### TASK REQUIREMENTS
Transcribe word for word everything in the discussion of automation and jobs below from "Unemployment is low" down to "way very fast.".

### SOURCE TEXT
▽

Unemployment is low and the labor force participation rate is turning up. Technology causes various industries to die out. This has been going on for generations. Also, I think humans will become much more cybernetic during the late 21st century. No idea what this will do to society, but things are moving this way very fast.
market might balance it self in the sense the more people likely unable to find job, the more likely to accept a lesser paying job to the point , automated production would't make sense as a justified cost/investment breaking point
when people are making six figure sums for having a live channel where people can watch them play video games online. i'd say new industries will eventually replace these lost jobs. from factories to call centers, that's my prediction.
Yes, the GOP and Trump, now that he's won the nomination, keep babbling about how "horrible" our economy is, when in fact it's the envy of most of the developed world. Here in Austin, the unemployment rate is 2.9%. If someone wants a job, the jobs are here. The problem people are having, and this dovetails with the "problem" of automation in regards to the workforce, is that unless you have the training, and preferably a degree, you're stuck with employment that pays somewhere between minimum wage and around $20 an hour. Back in the '60's and '70's, $20+ an hour was a wage that could enable you to buy a decent house for you and your family in a decent neighborhood, a couple of cars, a TV in the living room, money to take the family on a nice vacation, and a little left over to save so you could help the kids get through college. Not so, today, of course. Not even close. If you made $20 or more an hour and didn't have a degree, and many (actually most) didn't back then, you likely earned that wage because you belonged to a union, in my opinion. You had to get training and unions handled that very well. Non-union shops generally paid less, although they might pay more for a union trained electrician/pipe fitter/etc., which is a little ironic. If you were in manufacturing, the CEO probably made 20 times what the average worker made. That's in terms of the "CEO-to-worker compensation ratio." Today? In 2013, the "CEO-to-worker compensation ratio" was 295.9, compared to 20 in 1965. I got that information from the Economic Policy Institute, link below. The title of the article is, appropriately, CEO Pay Continues to Rise as Typical Workers Are Paid Less. When glynch "yells" about the vast income disparency between the average American worker and the typical CEO that they work for, this is what he's talking about. America is a great country, producing and consuming more as a society than any country in history, in my opinion, but the wealth that prosperity produces is concentrated more and more into the hands of a few, while the average American treads water or slips behind the standard of living their parents had as they were growing up. http://www.epi.org/publication/ceo-pay-continues-to-rise/
Who is we? Service and labor will always be part of the equation, otherwise food delivery and short term lodging would have displaced restaurants and hotels long ago.

△

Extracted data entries
▽

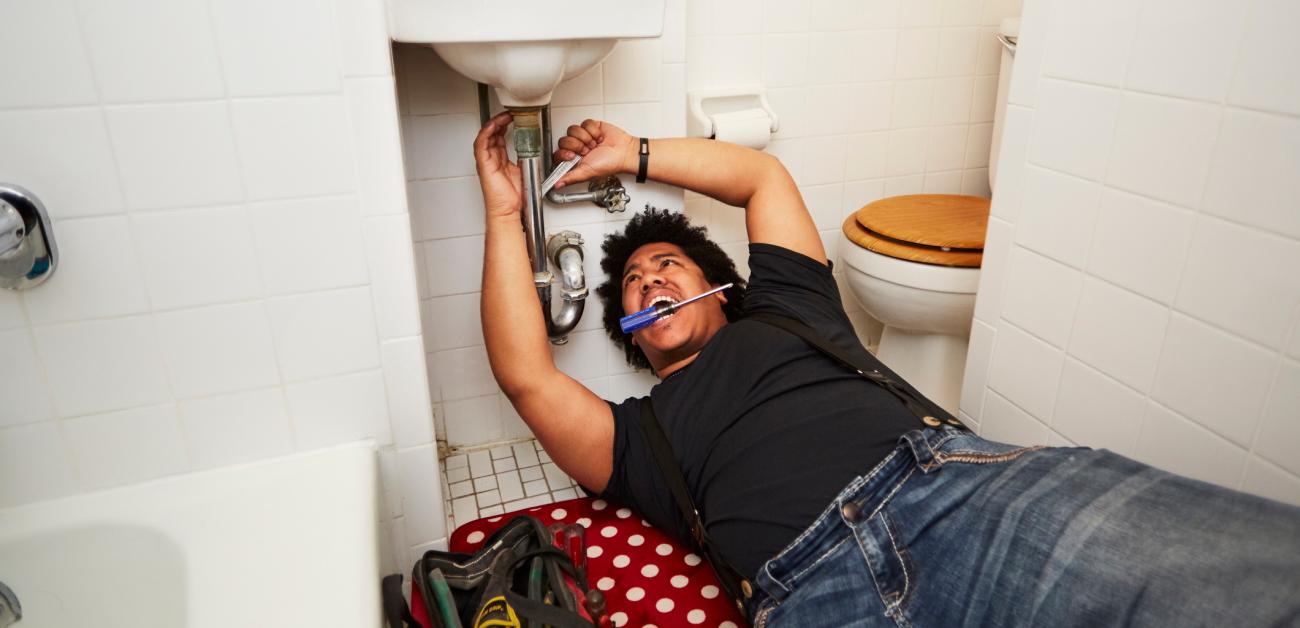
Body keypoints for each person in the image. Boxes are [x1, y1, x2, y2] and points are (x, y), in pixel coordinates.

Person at [473, 112, 1300, 627]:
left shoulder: (791, 308)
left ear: (717, 283)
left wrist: (637, 151)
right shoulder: (643, 438)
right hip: (815, 592)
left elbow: (763, 176)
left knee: (1234, 586)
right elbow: (527, 376)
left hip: (957, 496)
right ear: (630, 332)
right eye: (634, 287)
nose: (649, 281)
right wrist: (507, 210)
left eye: (665, 265)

△

### EXPECTED OUTPUT
Unemployment is low and the labor force participation rate is turning up. Technology causes various industries to die out. This has been going on for generations. Also, I think humans will become much more cybernetic during the late 21st century. No idea what this will do to society, but things are moving this way very fast.